PROBLEM REQUIREMENTS: Would you copy out, exactly as written, each line from the one containing "M 383,574 L" to the end of the records below?

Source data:
Start of Block
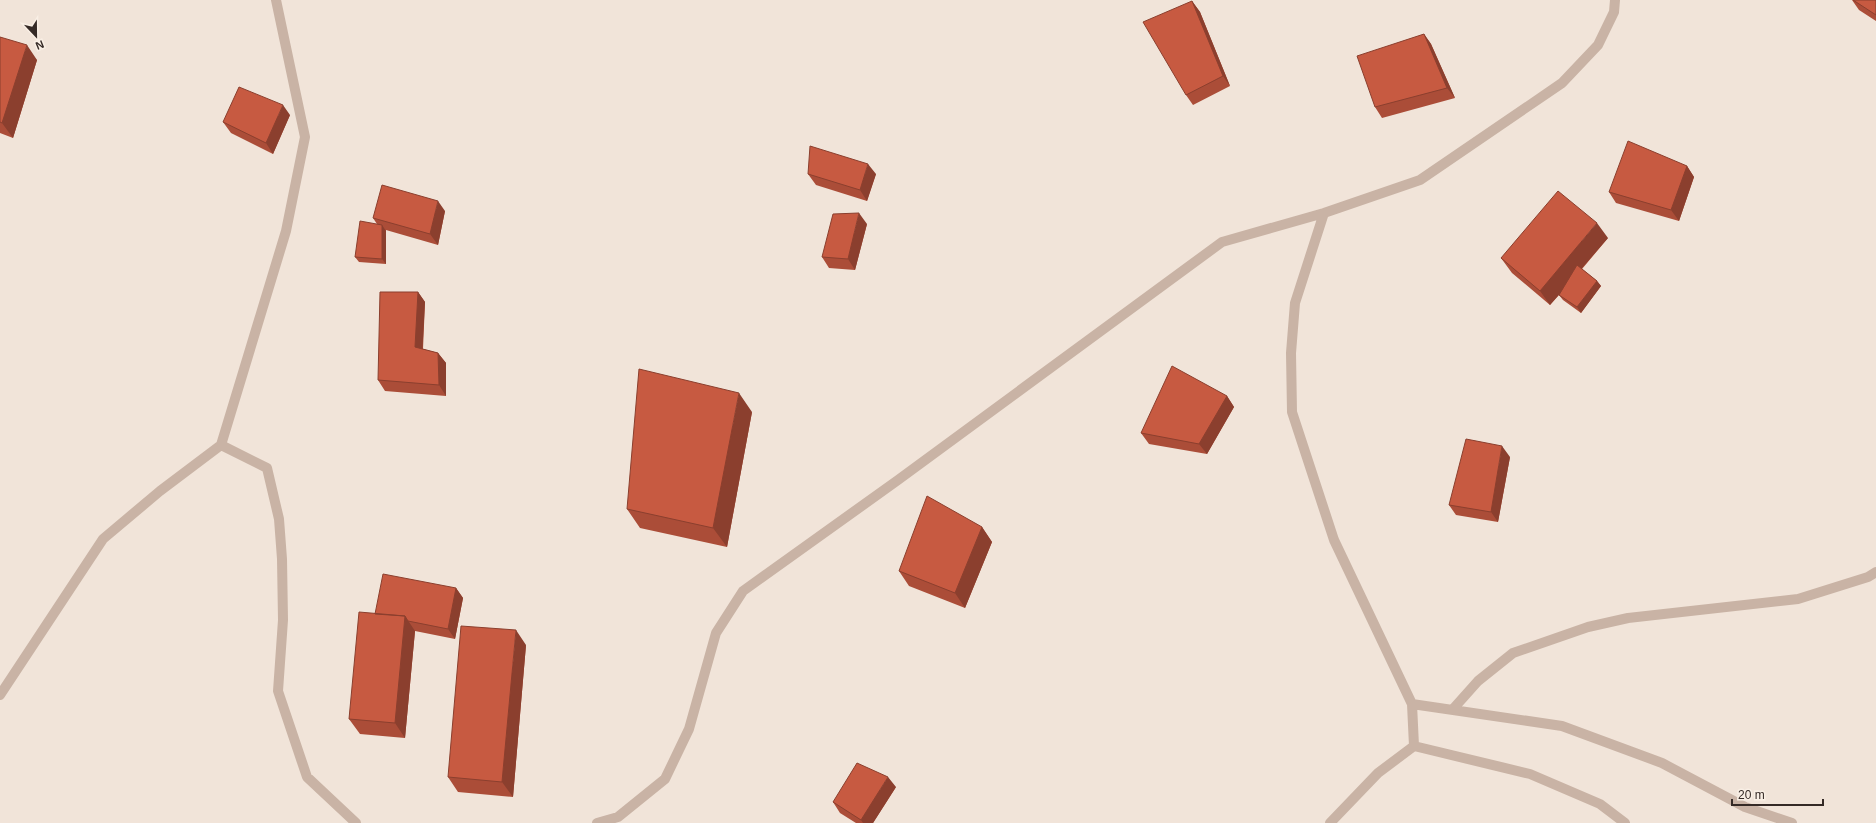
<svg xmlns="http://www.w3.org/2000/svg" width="1876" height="823" font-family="Arial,sans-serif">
	<rect width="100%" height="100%" fill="#f1e4d9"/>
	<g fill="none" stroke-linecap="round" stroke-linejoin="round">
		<path stroke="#c9b3a5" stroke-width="10" d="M 1324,213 L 1295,303 L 1291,353 L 1292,412 L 1334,540 L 1412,704
			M 221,445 L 286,231 L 305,137 L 276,0
			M 0,695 L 103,539 L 160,491 L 221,445 L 267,468 L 279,519 L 282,559 L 283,620 L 278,691 L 307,777 L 356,823
			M 1453,709 L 1478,681 L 1513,653 L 1588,627 L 1628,618 L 1798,599 L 1868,577 L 1876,572
			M 1414,746 L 1412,704 L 1562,726 L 1662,763 L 1745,807 L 1792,823
			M 1414,746 L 1530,774 L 1600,804 L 1625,823
			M 597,823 L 618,817 L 665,779 L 689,729 L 716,633 L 743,591 L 898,480 L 1222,242 L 1324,213 L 1420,180 L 1562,83 L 1598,45 L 1614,12 L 1615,0
			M 1330,823 L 1378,773 L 1414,746"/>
	</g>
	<path fill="#ab4d38" d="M 1852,0 L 1876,0 L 1876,21 L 1859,10 Z
		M 1192,1 L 1200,12 L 1230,86 L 1193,105 L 1186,95 Z
		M 1424,34 L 1431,44 L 1455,98 L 1382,118 L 1375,107 Z
		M 0,37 L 37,60 L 13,138 L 0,133 Z
		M 290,115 L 273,154 L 231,133 L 223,122 Z
		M 1687,166 L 1694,177 L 1679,221 L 1616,203 L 1609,192 Z
		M 808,174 L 876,174 L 867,201 L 816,185 Z
		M 445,211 L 438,245 L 386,230 L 386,264 L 359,262 L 355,257 L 377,224 L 373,218 Z
		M 867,224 L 855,270 L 829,268 L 822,257 Z
		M 1608,238 L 1582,269 L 1597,281 L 1601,286 L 1581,313 L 1563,300 L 1559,295 L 1550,305 L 1512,273 L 1501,258 Z
		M 418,292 L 425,302 L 423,349 L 438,353 L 446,363 L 446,396 L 385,391 L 378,380 Z
		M 1227,396 L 1234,407 L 1207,454 L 1149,444 L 1141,433 Z
		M 752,412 L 727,547 L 640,528 L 627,509 Z
		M 1510,457 L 1498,522 L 1456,515 L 1449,505 Z
		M 982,527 L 992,542 L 965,608 L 909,586 L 899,571 Z
		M 456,588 L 463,598 L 455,639 L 415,631 L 405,738 L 360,734 L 349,719 L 375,614 Z
		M 526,645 L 513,797 L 458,792 L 448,777 Z
		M 896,787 L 873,823 L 856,823 L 840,813 L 833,802 Z"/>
	<path fill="#8b3f2e" d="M 1192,1 L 1200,12 L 1230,86 L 1223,76 Z
		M 1424,34 L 1431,44 L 1455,98 L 1447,88 Z
		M 27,45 L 37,60 L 13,138 L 2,123 Z
		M 283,105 L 290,115 L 273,154 L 266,143 Z
		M 868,164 L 876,174 L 867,201 L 860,190 Z
		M 1687,166 L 1694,177 L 1679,221 L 1671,210 Z
		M 438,201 L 445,211 L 438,245 L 430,234 Z
		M 859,213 L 867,224 L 855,270 L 848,259 Z
		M 1597,223 L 1608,238 L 1550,305 L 1540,291 Z
		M 382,225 L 386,231 L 386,264 L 382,259 Z
		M 1597,281 L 1601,286 L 1581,313 L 1577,307 Z
		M 418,292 L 425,302 L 422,357 L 415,347 Z
		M 438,353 L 446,363 L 446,396 L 439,385 Z
		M 739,393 L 752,412 L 727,547 L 713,528 Z
		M 1227,396 L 1234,407 L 1207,454 L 1199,444 Z
		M 1502,446 L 1510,457 L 1498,522 L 1491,512 Z
		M 982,527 L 992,542 L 965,608 L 955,593 Z
		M 456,588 L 463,598 L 455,639 L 448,629 Z
		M 405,616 L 415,631 L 405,738 L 395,723 Z
		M 516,630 L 526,645 L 513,797 L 502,782 Z
		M 888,777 L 896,787 L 873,823 L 863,823 L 861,820 Z"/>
	<path fill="#c75a41" stroke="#8b3f2e" d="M 1853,0 L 1876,0 L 1876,15 Z
		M 1192,1 L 1223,76 L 1186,95 L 1143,22 Z
		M 1424,34 L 1447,88 L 1375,107 L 1357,56 Z
		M 0,37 L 27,45 L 2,123 L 0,122 Z
		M 239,87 L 283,105 L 266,143 L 223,122 Z
		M 1628,141 L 1687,166 L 1671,210 L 1609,192 Z
		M 810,146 L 868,164 L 860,190 L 808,174 Z
		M 382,185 L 438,201 L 430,234 L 373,218 Z
		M 1558,191 L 1597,223 L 1540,291 L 1501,258 Z
		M 859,213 L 848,259 L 822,257 L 833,214 Z
		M 360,221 L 382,225 L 382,259 L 355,257 Z
		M 1577,265 L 1597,281 L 1577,307 L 1559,295 Z
		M 380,292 L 418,292 L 415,347 L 438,353 L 439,385 L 378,380 Z
		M 1172,366 L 1227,396 L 1199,444 L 1141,433 Z
		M 639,369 L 739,393 L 713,528 L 627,509 Z
		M 1466,439 L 1502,446 L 1491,512 L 1449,505 Z
		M 927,496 L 982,527 L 955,593 L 899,571 Z
		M 383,574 L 456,588 L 448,629 L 408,621 L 405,616 L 375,614 Z
		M 359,612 L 405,616 L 395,723 L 349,719 Z
		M 461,626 L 516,630 L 502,782 L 448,777 Z
		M 857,763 L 888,777 L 861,820 L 833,802 Z"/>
	<g transform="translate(36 36) rotate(158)" stroke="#f9efe5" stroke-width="3" paint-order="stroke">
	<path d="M0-3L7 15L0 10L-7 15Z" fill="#352a26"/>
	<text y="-6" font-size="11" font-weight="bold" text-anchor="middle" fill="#352a26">N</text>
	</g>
	<path d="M1732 799v6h91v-6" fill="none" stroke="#352a26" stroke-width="2"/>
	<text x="1738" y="799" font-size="12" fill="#352a26" stroke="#f9efe5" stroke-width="3" paint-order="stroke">20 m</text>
</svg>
End of Block
OUTPUT BELOW:
		M 383,574 L 456,588 L 448,629 L 408,621 L 405,616 L 375,614 Z
		M 359,612 L 405,616 L 395,723 L 349,719 Z
		M 461,626 L 516,630 L 502,782 L 448,777 Z
		M 857,763 L 888,777 L 861,820 L 833,802 Z"/>
	<g transform="translate(36 36) rotate(158)" stroke="#f9efe5" stroke-width="3" paint-order="stroke">
	<path d="M0-3L7 15L0 10L-7 15Z" fill="#352a26"/>
	<text y="-6" font-size="11" font-weight="bold" text-anchor="middle" fill="#352a26">N</text>
	</g>
	<path d="M1732 799v6h91v-6" fill="none" stroke="#352a26" stroke-width="2"/>
	<text x="1738" y="799" font-size="12" fill="#352a26" stroke="#f9efe5" stroke-width="3" paint-order="stroke">20 m</text>
</svg>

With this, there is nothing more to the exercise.